In 1956 the school began construction on the new gym. I thought the old gym was just fine because that’s where Dad’s team practiced and the town didn’t need a new one. But no one asked for my opinion, because I was four-years-old. At least the junior high team still used the old gym to practice.
The new gym was ready for the 1957 basketball season, and since Dad was the official scorer, I got to attend the games. I would sit at the scorers table and watch the players battle each other. Sometimes, we would attend the road games. Those were special because I got to visit other small towns. Clay City, Noble, Cisne, Sumner, Dieterich, Louisville, Patoka, Ramsay and Farina were other teams in the Midland Trail Conference over the years. Might be when I developed a love for small town America.
The new gym was so different than the old one. It was huge! Twice the size! The main entrance was at the same level as the high school, but the court was lower. Built into the ground. Kinda like the Big House where the University of Michigan plays football. Our gym was just a bit smaller. The capacity might have been 500. Maybe less. There were several rows of bleachers in a horseshoe around the court. It was much brighter in the new gym, and the roof was curved. I don’t don’t who designed it, but I’ve never seen another one quite like it. Everything was shiny and new. The floor gleamed in the light. I remember buying pop and a bag of popcorn and getting change back from my quarter. Or maybe a dollar, but it was cheap by today’s standards.
Basketball was important in small towns across Illinois. Perhaps not to the same extent as in Indiana and Kentucky where high school basketball was a religion, but close.
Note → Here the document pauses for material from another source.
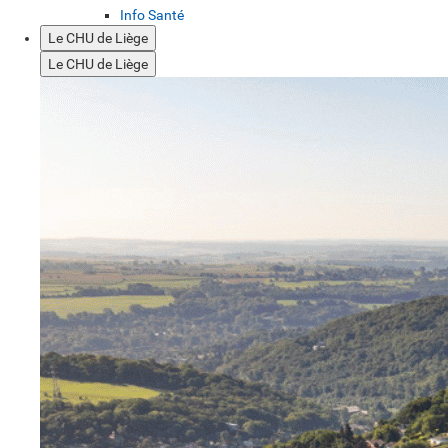
Info Santé
Le CHU de Liège
Le CHU de Liège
The best basketball was played in small gyms across towns in the southern third of the state. Check the list of state champions, and you’ll find the names: Centralia, Mount Vernon, Herrin, Marion, Collinsville, Pinckneyville. All towns in southern Illinois. I idolized the players in their colorful uniforms and longed for the day I would play on the same court.
Both the old and new gyms were used for more than basketball games. School plays, class carnivals, homecomings and proms would take place on the stage and floor. I suppose I’m saying the high school gym was a hub of activity in many small towns.
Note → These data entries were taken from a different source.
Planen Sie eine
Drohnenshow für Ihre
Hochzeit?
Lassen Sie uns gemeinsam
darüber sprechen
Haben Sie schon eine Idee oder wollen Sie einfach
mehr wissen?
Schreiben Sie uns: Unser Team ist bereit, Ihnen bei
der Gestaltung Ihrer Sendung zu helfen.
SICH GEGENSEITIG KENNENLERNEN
We moved away from Kinmundy in 1963, but would often return for visits because that’s where Mom’s family lived. I continued to play basketball because I loved the feel of a leather ball in my hands and the sound of a shot swishing through the net, and over the years I played in many different gyms against players of different skill levels. I played in high school and beyond. I finally stopped playing park district basketball at age 39.
Sixty years ago I was ten years old and in fifth grade. Mr. Woods was our teacher, and he became my first official basketball coach. We weren’t old enough to play on the junior high team, but Mr. Woods organized a team for us. We even had uniforms. Jerseys with numbers at least. He scheduled games against other elementary schools in the area. Some were at home in our elementary school, others were away games. Back then there were still small schools out in the country. Not exactly the one-room schools of Mom’s era, but only slightly larger. The game I remember most vividly took place in the new high school gym. I don’t remember who the opponent was, but it didn’t matter. I would like to think my team won the game, and I made the winning shot, but that’s probably not what happened. The important thing to me was I was playing on the same court as my heroes, and my sneakers made the same sounds.